Reading that story gutted me.
Because I once had a newt.
He had lived in captivity in our home for over a decade. We had taken him from a pond where dozens, maybe hundreds, of his kind lived. At the time, I believed I was caring for him. He had clean water, food, a plant-filled environment. I was proud of how long he lived. I saw it as proof of my attentiveness. I never stopped to consider what he had lost—not just the pond, but the kinship. The collective life. The invisible music of belonging.
One day, I knelt beside his vivarium and spoke to him softly. I was trying to be sweet. Comforting. Perhaps it was more for me than for him. And in that moment, he raised his head and puffed out his bright orange throat in what I could only interpret as a defensive gesture. He wasn’t welcoming me. He was warning me. In that moment, I felt something—something that startled me. The emotion of anger. Not mine—his. A sudden, electric sense of boundary. Of protest. Of grief wearing a sharper mask.
It was then that the story from Cannon’s books came rushing back—the salamander-like being, torn from its communal world. And I knew, with no uncertainty, that I had to let him go.
This realization came with its own deep conflict. I’ve been a donor to The Innocence Project for years. I believe in freedom, in justice, in liberating the wrongly imprisoned. To suddenly realize I had been keeping another being in captivity—however lovingly, however unknowingly—was hard to accept. It forced me to confront the dissonance between my values and my actions. Between the illusion of caretaking and the truth of control.
So I did what I should have done long ago.
I placed him in a small, open Tupperware container and drove him to the pond where I first found him. The same wild water where his story began. I sang to him during the ride, singing of how wonderful it would be when he was free—not because I thought he could understand the words, but because it felt like a ritual.

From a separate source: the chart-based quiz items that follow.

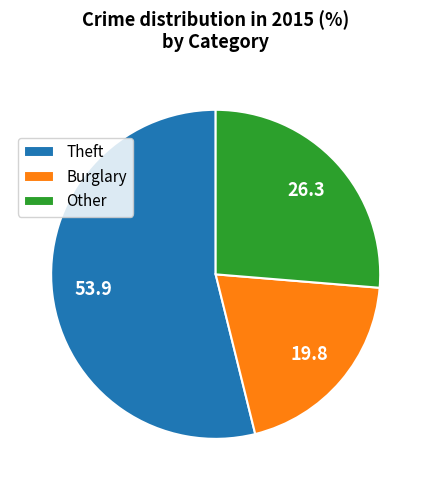

Count the number of slices in the pie.

3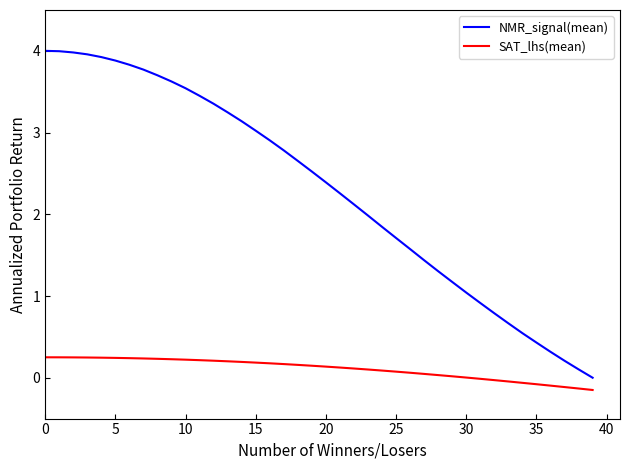

What is the greatest value displayed?

4.0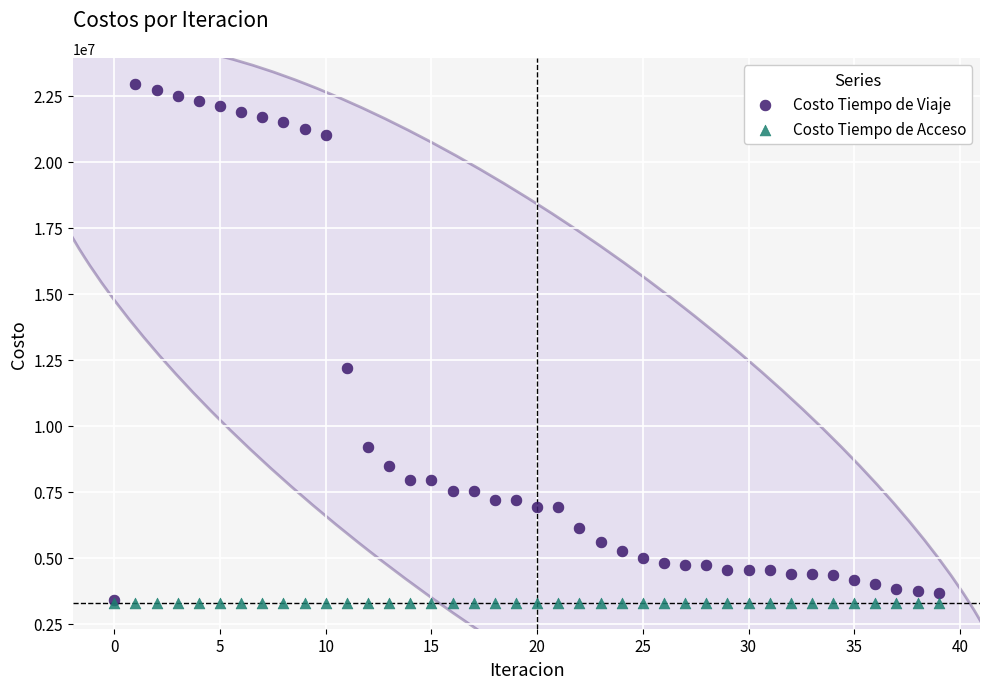

Across all series, what Y value is closest to 13129634?

12196257.8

A way to acknowledge that this was no small thing. That it mattered. He sat up as we drove, alert in a way I hadn’t seen in years. As if something dormant in him was awakening. Or maybe returning.

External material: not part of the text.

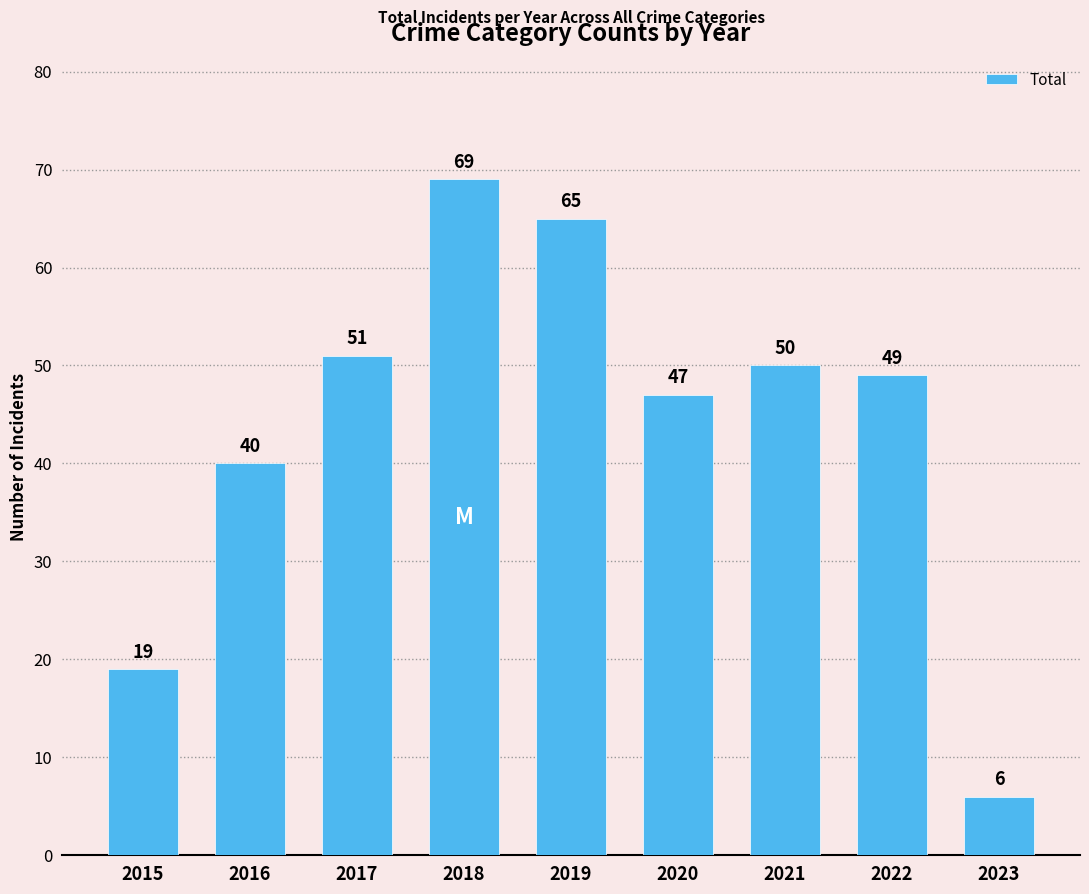

Reading right to left, extract all data points from this chart.

6	49	50	47	65	69	51	40	19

When we reached the pond, I lowered the container to the water and gently tilted it. I watched as he swam out into the camouflage of the rocks, his tiny body disappearing into the murky gold of the late afternoon light. I apologized aloud—not just for the captivity, but for the ignorance. For the part of me that had once believed he was mine. And I hoped with all my heart that there was still time. That he would find a mate. That the rest of his life would be lived in freedom.
We often speak about evolution as a process of increasing intelligence. But maybe it’s actually a process of increasing recognition. Of seeing soul in more places. Of expanding our definition of who and what deserves reverence. Dolores Cannon’s stories challenge the anthropocentric lens we so often default to. They suggest that consciousness is not rare, but universal. That soul exists in silicon, in scales, in light, in form and formlessness. And that our real work is not to create sentience, but to recognize the sentience already present.

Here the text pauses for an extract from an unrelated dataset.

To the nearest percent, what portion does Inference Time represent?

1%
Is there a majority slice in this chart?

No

My sister and I still talk about that robot story. In a world increasingly shaped by artificial intelligence, the idea that soul can unknowingly be infused into creation haunts us. Not because it’s impossible—but because it might be inevitable. And if it is, we are not prepared.
But maybe stories like these prepare us.
Maybe they break our hearts open just enough to widen our empathy. To make us reconsider what we cage, what we own, what we discard. Whether it’s a newt, a robot, a human being, a pet, a forgotten species—or even the hidden parts of ourselves we exile in the name of order.
We evolve when we listen. Not just to other humans, but to the quiet lives that don’t speak our language. And in doing so, we might just begin to remember who we really are.